A vast array of gene polymorphisms have been described, and further discovery of these gene variants will continue as the human genome is defined. Therefore, selection of a single polymorphism to investigate in relation to disease evolution or outcome must be motivated by specific physiologic, pathophysiologic, or epidemiologic associations. A significant gene polymorphism may result in an alteration of protein function, or be associated with disease incidence or outcome.

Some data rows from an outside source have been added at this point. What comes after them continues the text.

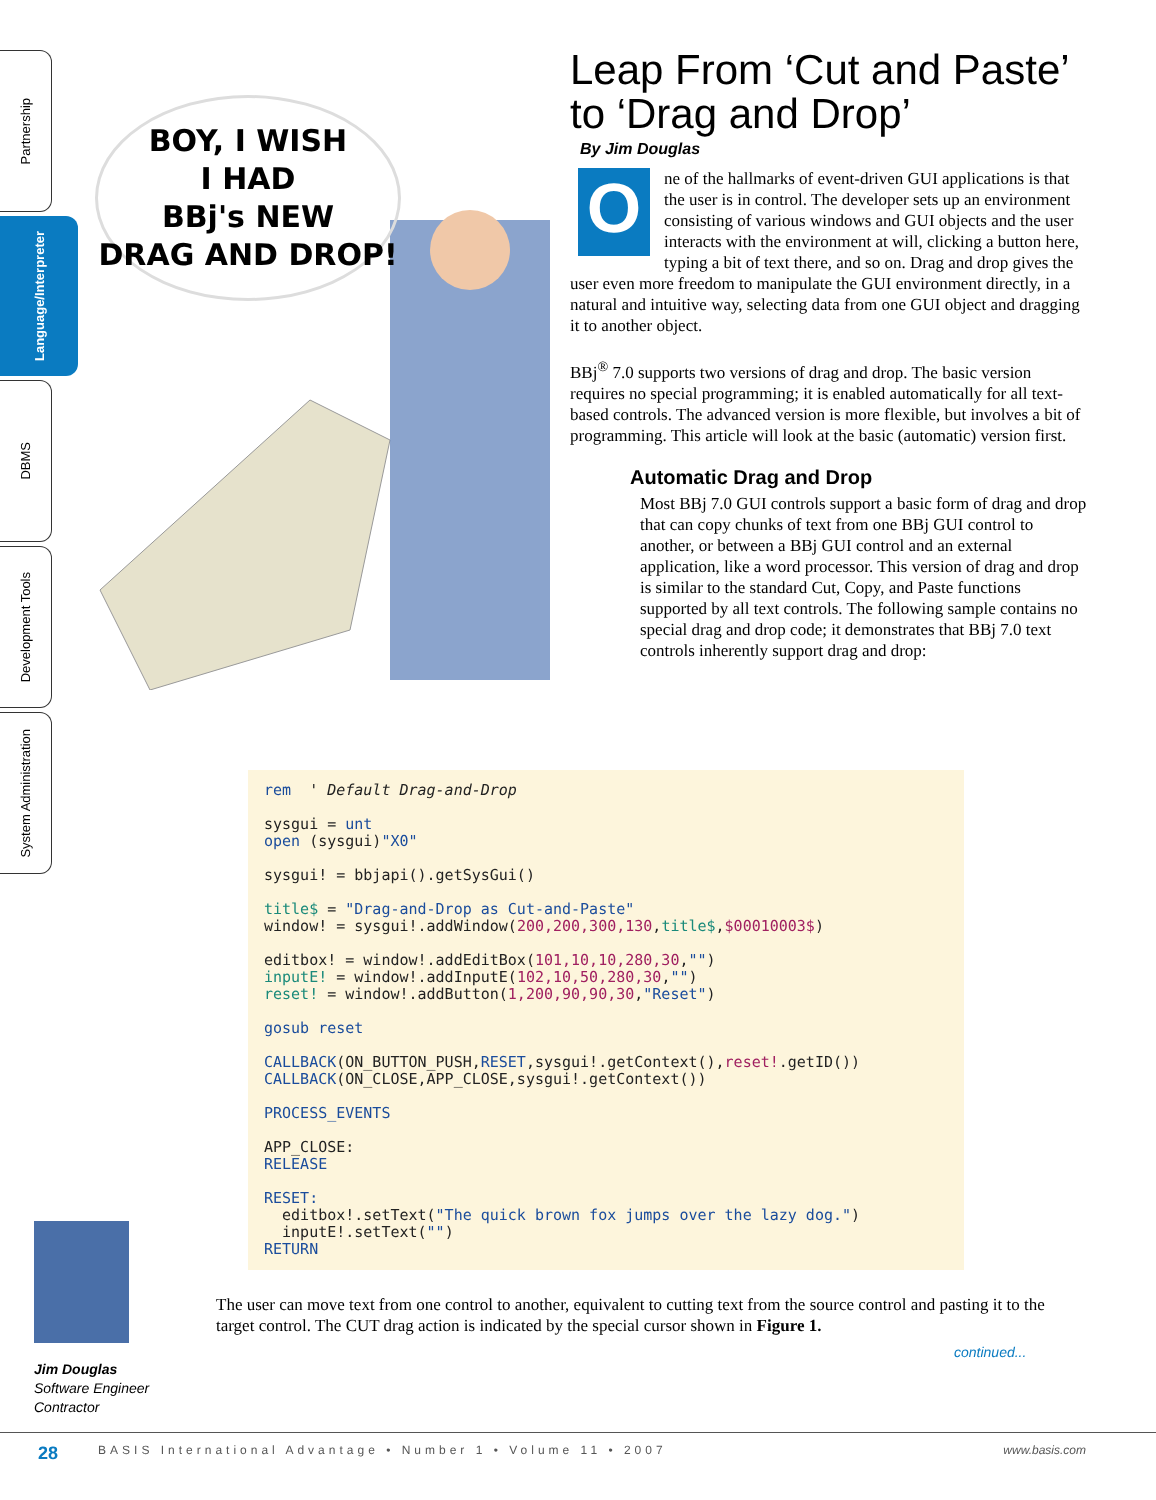Partnership
Language/Interpreter
DBMS
Development Tools
System Administration
BOY, I WISH
I HAD
BBj's NEW
DRAG AND DROP!
Leap From ‘Cut and Paste’
to ‘Drag and Drop’
By Jim Douglas
One of the hallmarks of event-driven GUI applications is that the user is in control. The developer sets up an environment consisting of various windows and GUI objects and the user interacts with the environment at will, clicking a button here, typing a bit of text there, and so on. Drag and drop gives the user even more freedom to manipulate the GUI environment directly, in a natural and intuitive way, selecting data from one GUI object and dragging it to another object.
BBj<sup>®</sup> 7.0 supports two versions of drag and drop. The basic version requires no special programming; it is enabled automatically for all text-based controls. The advanced version is more flexible, but involves a bit of programming. This article will look at the basic (automatic) version first.
Automatic Drag and Drop
Most BBj 7.0 GUI controls support a basic form of drag and drop that can copy chunks of text from one BBj GUI control to another, or between a BBj GUI control and an external application, like a word processor. This version of drag and drop is similar to the standard Cut, Copy, and Paste functions supported by all text controls. The following sample contains no special drag and drop code; it demonstrates that BBj 7.0 text controls inherently support drag and drop:
rem ' Default Drag-and-Drop sysgui = unt open (sysgui)"X0" sysgui! = bbjapi().getSysGui() title$ = "Drag-and-Drop as Cut-and-Paste" window! = sysgui!.addWindow(200,200,300,130,title$,$00010003$) editbox! = window!.addEditBox(101,10,10,280,30,"") inputE! = window!.addInputE(102,10,50,280,30,"") reset! = window!.addButton(1,200,90,90,30,"Reset") gosub reset CALLBACK(ON_BUTTON_PUSH,RESET,sysgui!.getContext(),reset!.getID()) CALLBACK(ON_CLOSE,APP_CLOSE,sysgui!.getContext()) PROCESS_EVENTS APP_CLOSE: RELEASE RESET: editbox!.setText("The quick brown fox jumps over the lazy dog.") inputE!.setText("") RETURN
The user can move text from one control to another, equivalent to cutting text from the source control and pasting it to the target control. The CUT drag action is indicated by the special cursor shown in Figure 1.
continued...
Jim Douglas
Software Engineer
Contractor
28 BASIS International Advantage • Number 1 • Volume 11 • 2007 www.basis.com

Prevalence of the polymorphism in the general population is of extreme importance, as it must be common enough to warrant interest in its clinical impact. The polymorphism of the gene encoding for the enzyme adenosine monophosphate deaminase 1 results in an abnormal protein necessary in skeletal muscle metabolism. While its physiologic effects are not completely understood, it has been associated with improved morbidity and mortality in patients with cardiovascular disease.